___ Records supplied ___

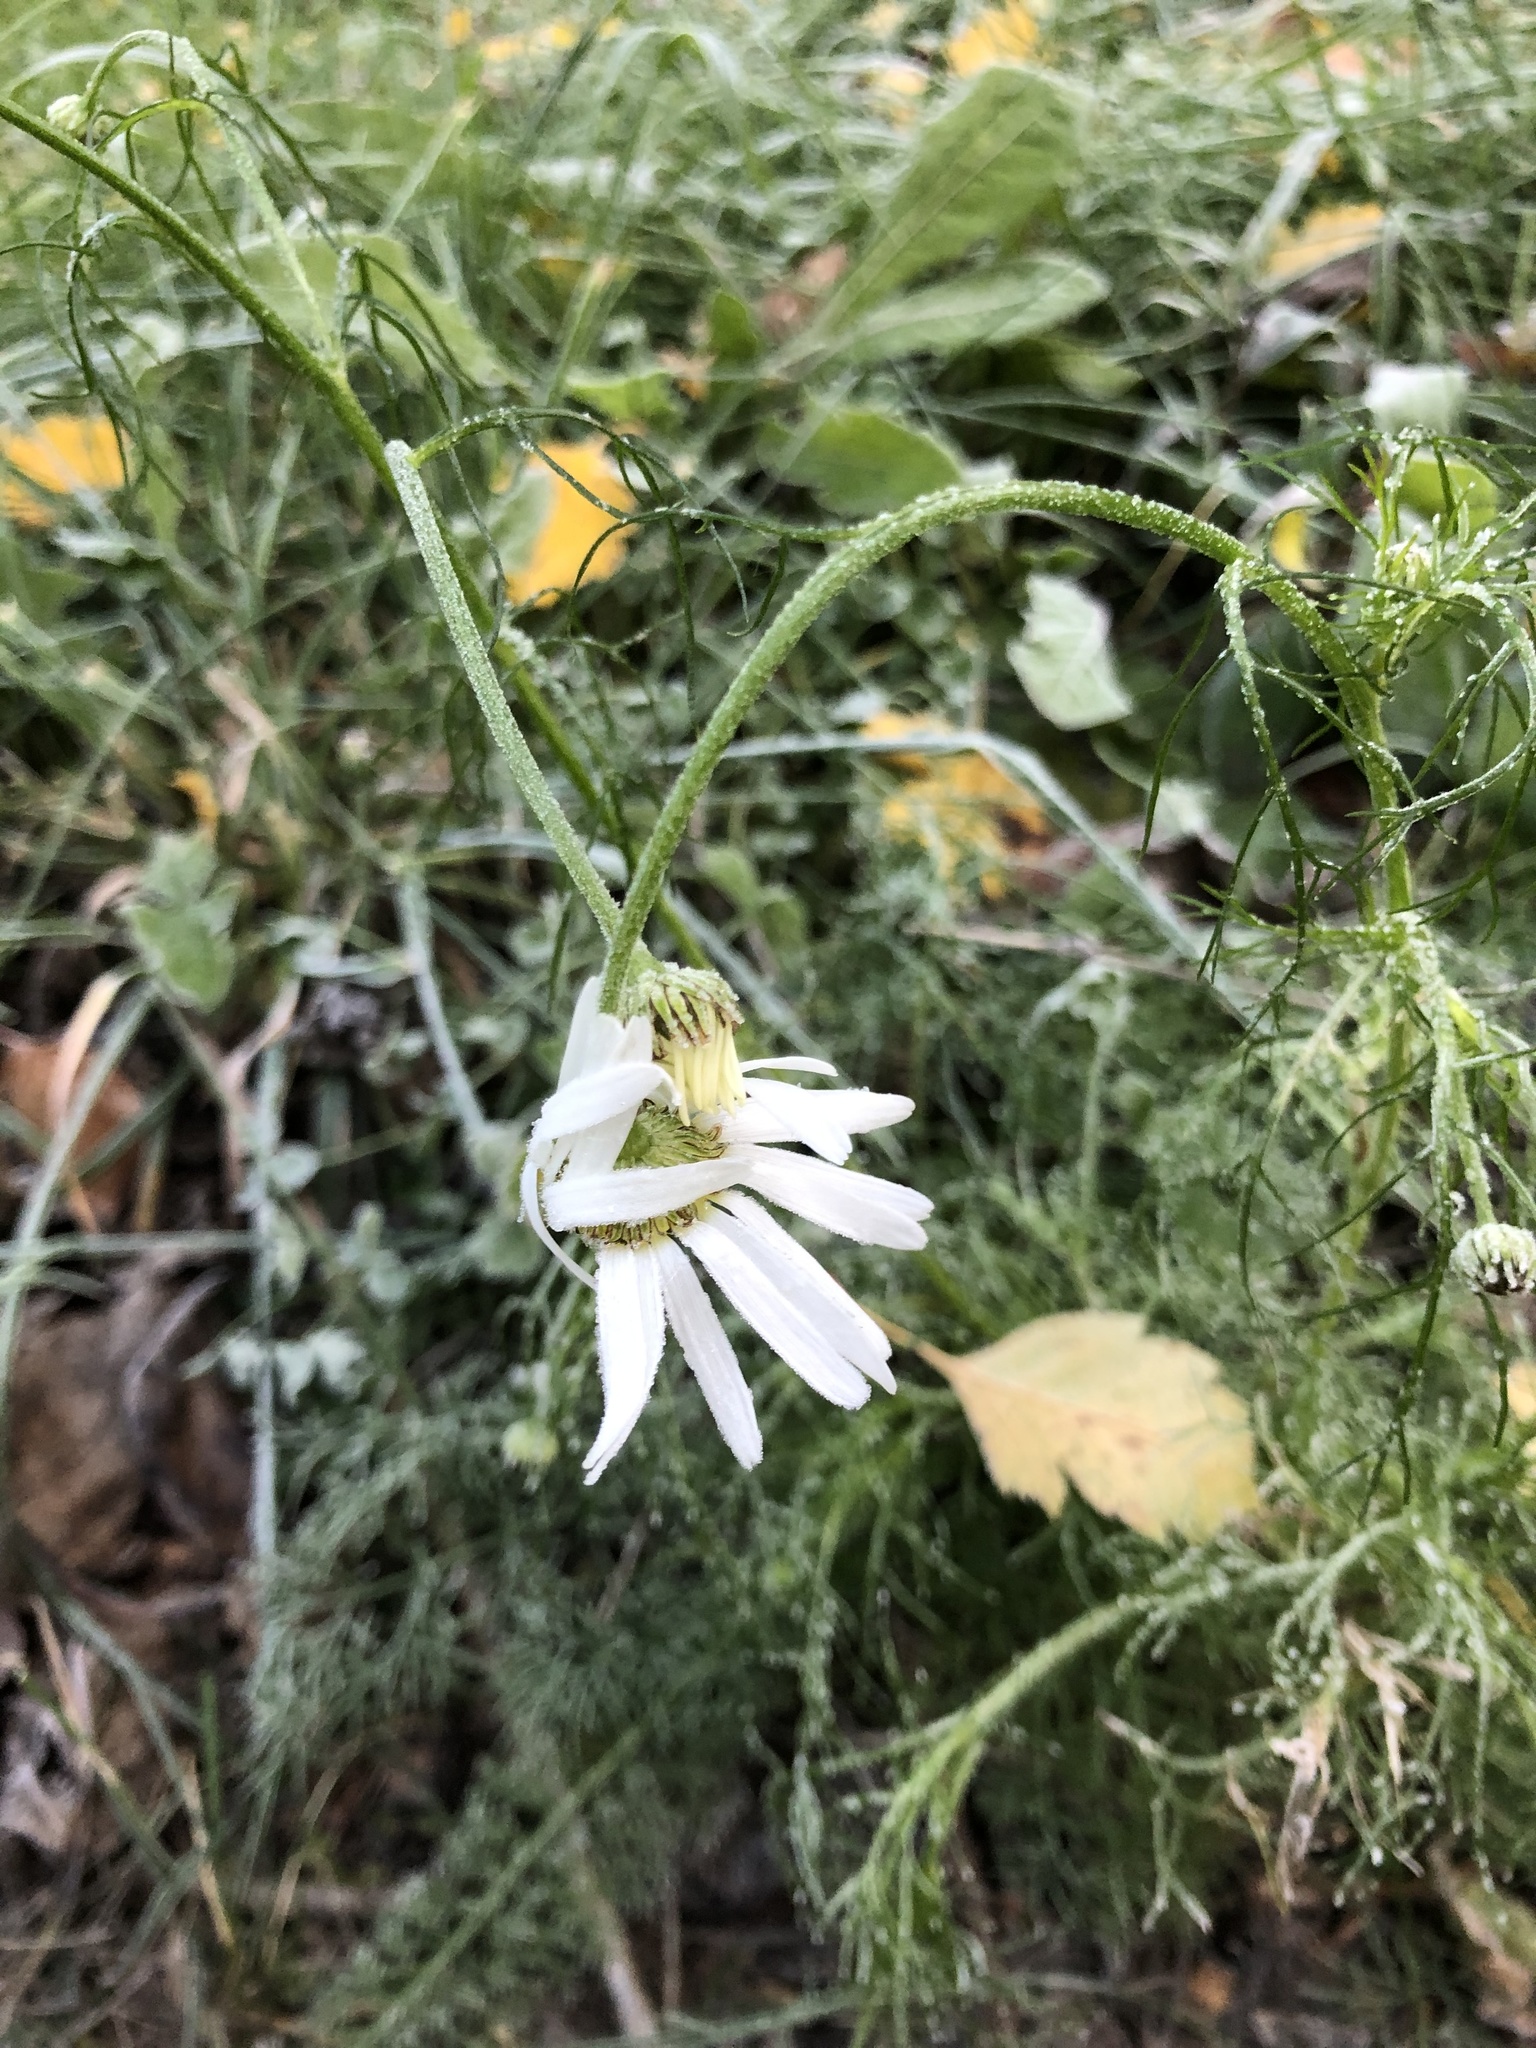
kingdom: Plantae
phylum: Tracheophyta
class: Magnoliopsida
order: Asterales
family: Asteraceae
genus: Tripleurospermum
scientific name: Tripleurospermum inodorum
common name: Scentless mayweed
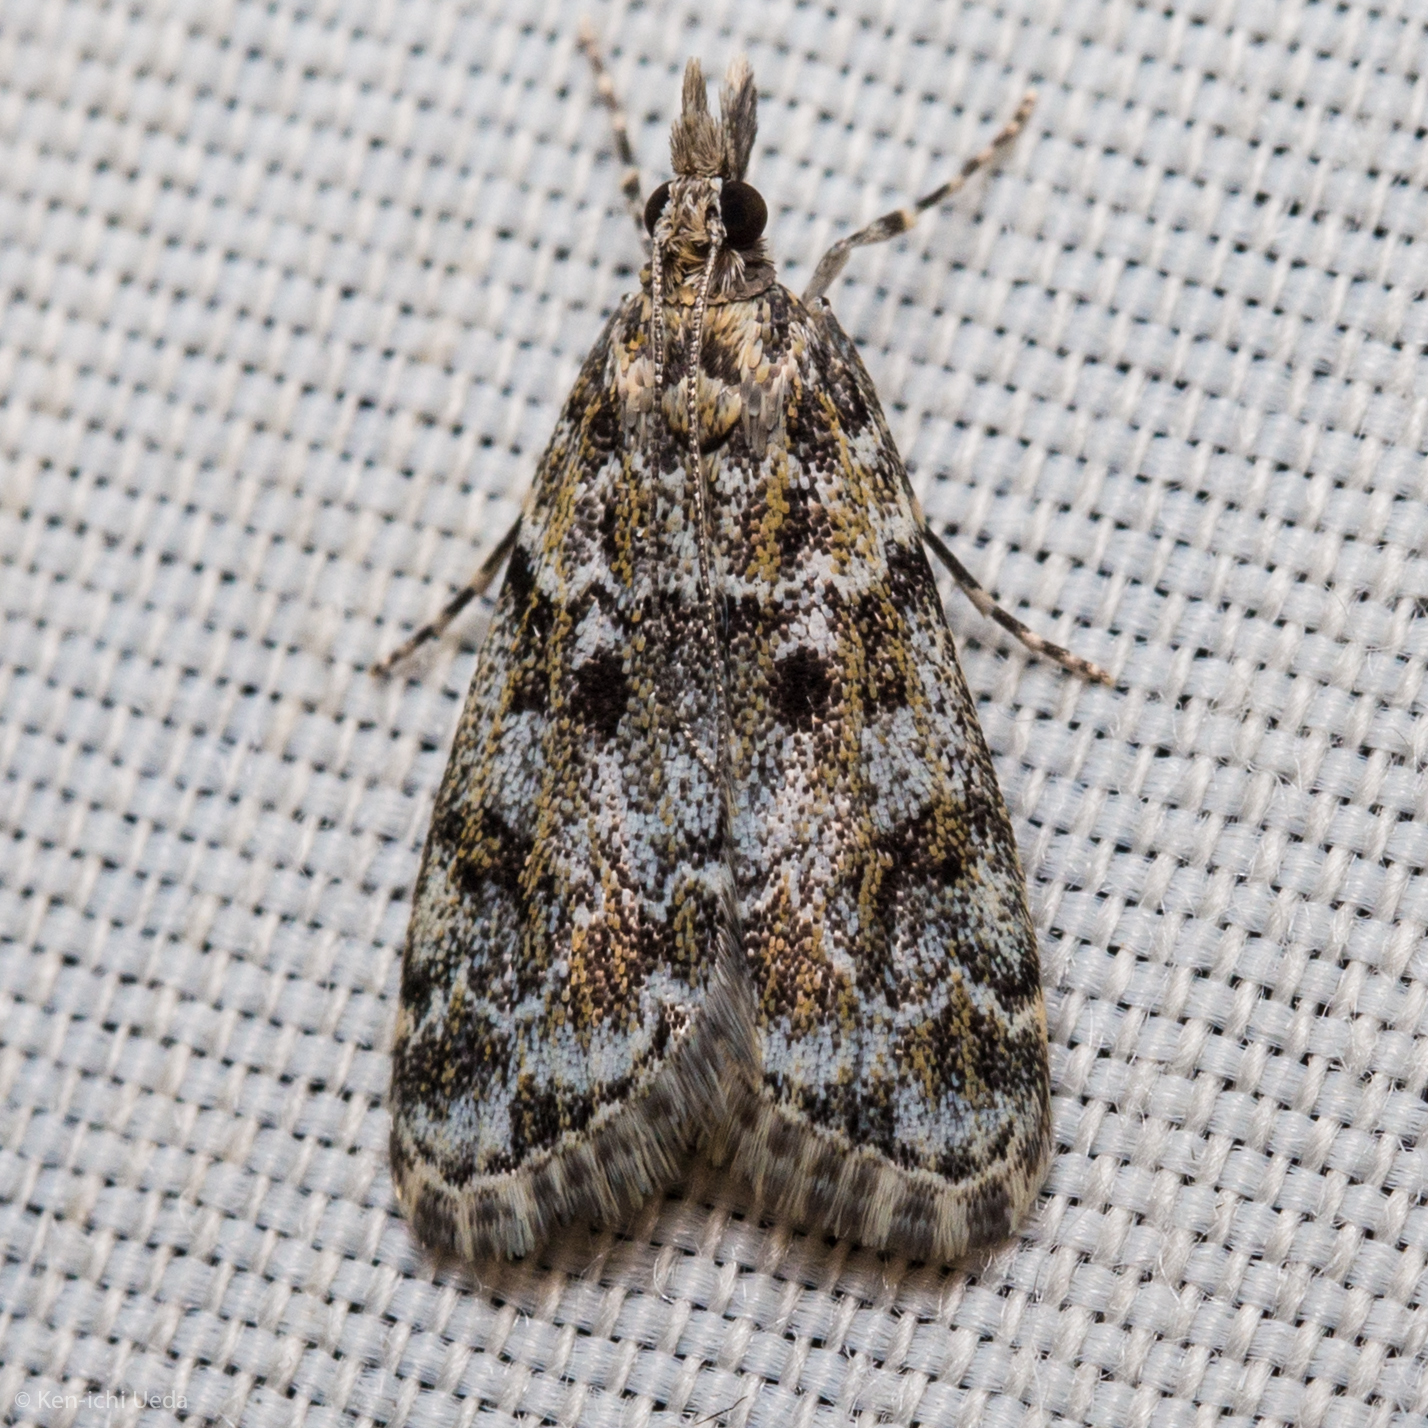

___

Switch "common name" to "vernacular name" throughout the rows and copy them out with everything else unchanged. Leave the pictures out.

kingdom: Plantae
phylum: Tracheophyta
class: Magnoliopsida
order: Asterales
family: Asteraceae
genus: Tripleurospermum
scientific name: Tripleurospermum inodorum
vernacular name: Scentless mayweed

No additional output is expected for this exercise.